CD4+CD25+ Treg cells, which specifically express the transcription factor Foxp3, are major regulators of autoimmunity and are critical for the control of antigen specific inflammation.16,17 Treg cells exert their roles through direct cell to cell contact or via cytokines such as IL-10 and TGF-β. A recent study in paediatric patients with asthma found a lower percentage of CD4+CD25+ T cells in bronchoalveolar lavage fluid than in healthy children or children treated with corticosteroids.18 Our study showed that the frequency of Treg cells and plasma IL-10 and TGF-β1 levels were decreased in moderate to severe asthma. These data suggest that deficiencies in Treg cells are correlated with the severity of asthma.
It was recently reported that there is a close connection between the differentiation into Th17 cells and Treg cells. Naïve CD+ T cells can differentiate into Treg cells in the presence of TGF-β with or without the presence of IL-6.19 Therefore, the Th17/Treg balance maintains normal immune responses besides the Th1/Th2 balance. It has been confirmed that the Th17/Treg imbalance contributes to the development of autoimmune diseases, such as systemic lupus erythematosus20 and primary nephrotic syndrome.21 According to our results, moderate to severe asthma is associated with increased Th17 and decreased Treg levels. Furthermore, the presence of Th17 cells was negatively correlated with Treg cells in patients with allergic asthma. We also found that the increased Th17/IL-17 level and Treg deficiency were correlated with a decline in FEV1 (% predicted) and higher mean ACQ scores. FEV1 (% predicted) are important markers for the severity of asthma. The ACQ scores could also be used to assess the level of control of asthma. A decline in FEV1 (% predicted) and higher mean ACQ scores are associated with worsening of asthma. Therefore, we believe that imbalances in Th17/Treg cells and Th1/Th2 cells, play an important role in asthma. An imbalance in Th1/Th2 cells may initiate allergic asthma, while an imbalance in Th17/Treg cells is associated with worsening of allergic asthma.

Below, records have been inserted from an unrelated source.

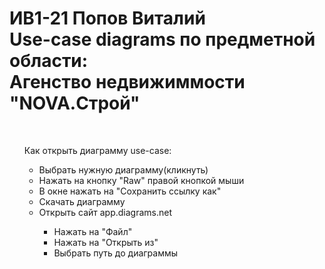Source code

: <h1><b>ИВ1-21 Попов Виталий<br>Use-case diagrams по предметной области:<br>Агенство недвижиммости "NOVA.Строй"</h1></b> <br>
<ul>Как открыть диаграмму use-case:
    <ul>
        <li>Выбрать нужную диаграмму(кликнуть)</li>
        <li>Нажать на кнопку "Raw" правой кнопкой мыши</li>
        <li>В окне нажать на "Сохранить ссылку как"</li>
        <li>Скачать диаграмму</li>
        <li>Открыть сайт app.diagrams.net</li>
            <ul>
               <li>Нажать на "Файл"</li>
               <li>Нажать на "Открыть из"</li>
               <li>Выбрать путь до диаграммы</li></ul></ul></ul>
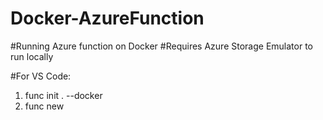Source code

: # Docker-AzureFunction
#Running Azure function on Docker
#Requires Azure Storage Emulator to run locally

#For VS Code:
1. func init . --docker
2. func new

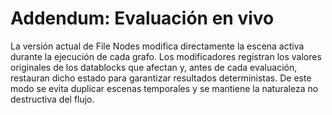 # Addendum: Evaluación en vivo

La versión actual de File Nodes modifica directamente la escena activa durante la ejecución de cada grafo. Los modificadores registran los valores originales de los datablocks que afectan y, antes de cada evaluación, restauran dicho estado para garantizar resultados deterministas. De este modo se evita duplicar escenas temporales y se mantiene la naturaleza no destructiva del flujo.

In conclusion, we found marked imbalances in the Th1/Th2 and Th17/Treg ratios in patients with allergic asthma compared with nonasthmatic controls. An increase in the Th2 cell response and an imbalance in Th1/Th2 cells were found in patients with allergic asthma across a range of disease severities. Furthermore, we found an increased Th17 cell response and a deficiency in Treg cells in patients with moderate to severe allergic asthma and conclude that the severity and control of asthma may be affected by the imbalance in Th17/Treg cells. These results provide valuable insight on how to treat asthma according to the CD4+ T cell imbalance found at different stages of asthma. A limitation of our study is that the local CD4+ T cell phenotype and its association with airway inflammation were not determined. Further studies are needed to clarify the relationship between Th1/Th2 and Th17/Treg, and assess which of these cells plays a more important role in allergic asthma.